**TASK ITEM**
Reproduce the lines verbatim, starting at the line that contains "## Phase 6: Integration Testing" and ending at the line that contains "- [ ] Test prompt management from GUI", both included.

**SOURCE RECORDS**
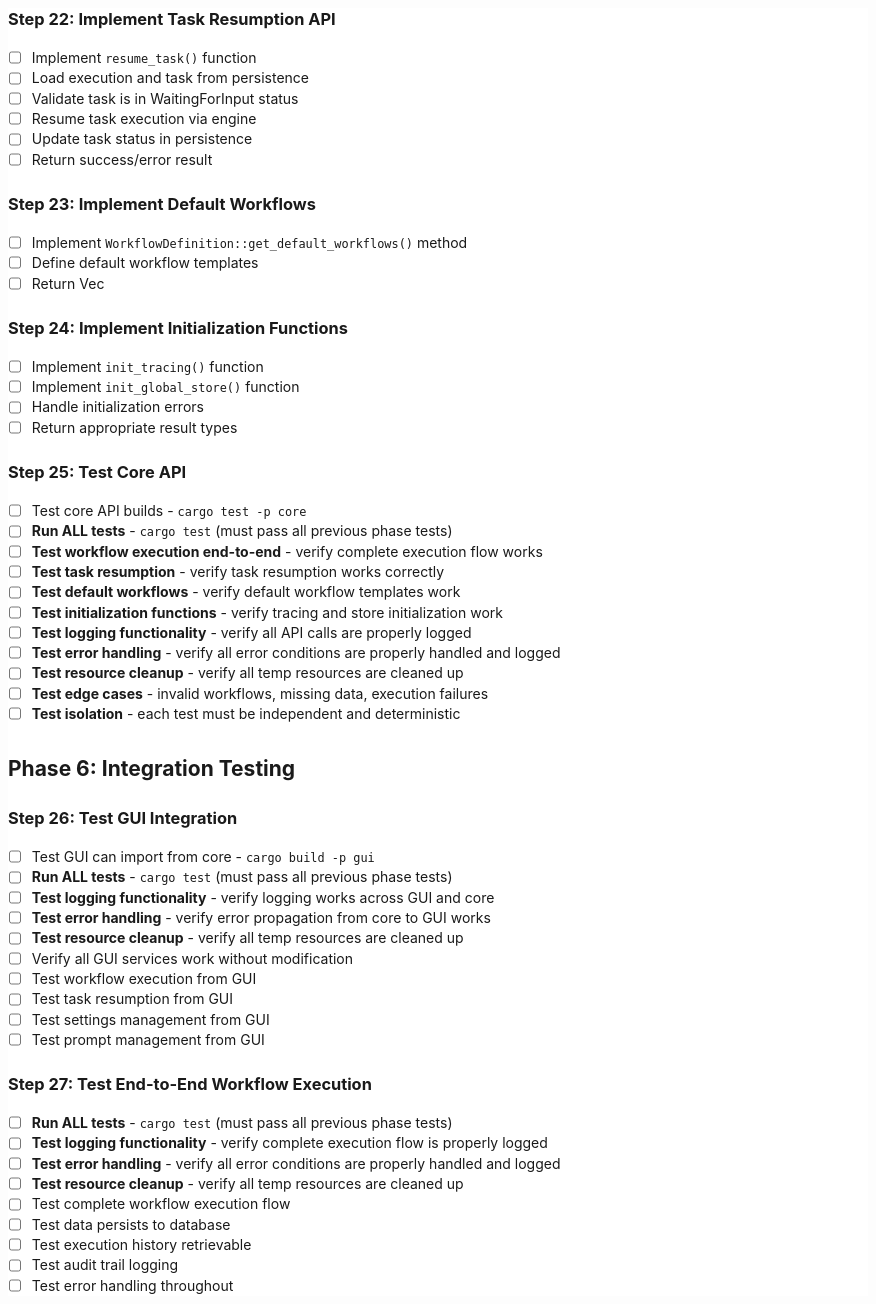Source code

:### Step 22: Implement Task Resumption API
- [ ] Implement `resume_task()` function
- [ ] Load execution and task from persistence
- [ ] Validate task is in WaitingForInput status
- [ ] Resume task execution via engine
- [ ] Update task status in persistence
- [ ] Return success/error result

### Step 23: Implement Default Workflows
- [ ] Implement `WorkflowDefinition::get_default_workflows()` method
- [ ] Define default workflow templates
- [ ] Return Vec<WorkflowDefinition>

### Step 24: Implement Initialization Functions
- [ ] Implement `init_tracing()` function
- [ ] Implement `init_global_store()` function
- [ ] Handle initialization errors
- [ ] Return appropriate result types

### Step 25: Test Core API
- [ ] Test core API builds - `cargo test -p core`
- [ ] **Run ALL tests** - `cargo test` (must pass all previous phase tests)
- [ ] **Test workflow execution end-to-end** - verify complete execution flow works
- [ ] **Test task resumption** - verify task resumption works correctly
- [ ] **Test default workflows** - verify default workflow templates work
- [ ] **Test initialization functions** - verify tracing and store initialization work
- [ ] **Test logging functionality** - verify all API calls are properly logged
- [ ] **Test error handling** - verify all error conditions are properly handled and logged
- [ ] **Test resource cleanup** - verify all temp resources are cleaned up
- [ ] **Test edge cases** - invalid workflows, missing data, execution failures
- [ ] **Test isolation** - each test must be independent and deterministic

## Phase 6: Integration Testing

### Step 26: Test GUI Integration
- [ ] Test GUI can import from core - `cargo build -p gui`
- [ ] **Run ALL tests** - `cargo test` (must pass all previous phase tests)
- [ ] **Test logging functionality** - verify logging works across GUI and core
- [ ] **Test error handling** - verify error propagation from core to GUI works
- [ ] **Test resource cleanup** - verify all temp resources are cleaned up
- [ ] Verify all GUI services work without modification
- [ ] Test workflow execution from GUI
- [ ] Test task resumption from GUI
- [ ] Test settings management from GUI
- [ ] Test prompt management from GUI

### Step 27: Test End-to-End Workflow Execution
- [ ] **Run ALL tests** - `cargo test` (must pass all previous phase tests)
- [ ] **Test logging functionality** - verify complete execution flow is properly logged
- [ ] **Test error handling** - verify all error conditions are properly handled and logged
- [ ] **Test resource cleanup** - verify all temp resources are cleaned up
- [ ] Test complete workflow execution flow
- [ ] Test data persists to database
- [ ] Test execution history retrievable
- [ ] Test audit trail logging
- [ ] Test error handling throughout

**REPLY TO THE EXERCISE**
## Phase 6: Integration Testing

### Step 26: Test GUI Integration
- [ ] Test GUI can import from core - `cargo build -p gui`
- [ ] **Run ALL tests** - `cargo test` (must pass all previous phase tests)
- [ ] **Test logging functionality** - verify logging works across GUI and core
- [ ] **Test error handling** - verify error propagation from core to GUI works
- [ ] **Test resource cleanup** - verify all temp resources are cleaned up
- [ ] Verify all GUI services work without modification
- [ ] Test workflow execution from GUI
- [ ] Test task resumption from GUI
- [ ] Test settings management from GUI
- [ ] Test prompt management from GUI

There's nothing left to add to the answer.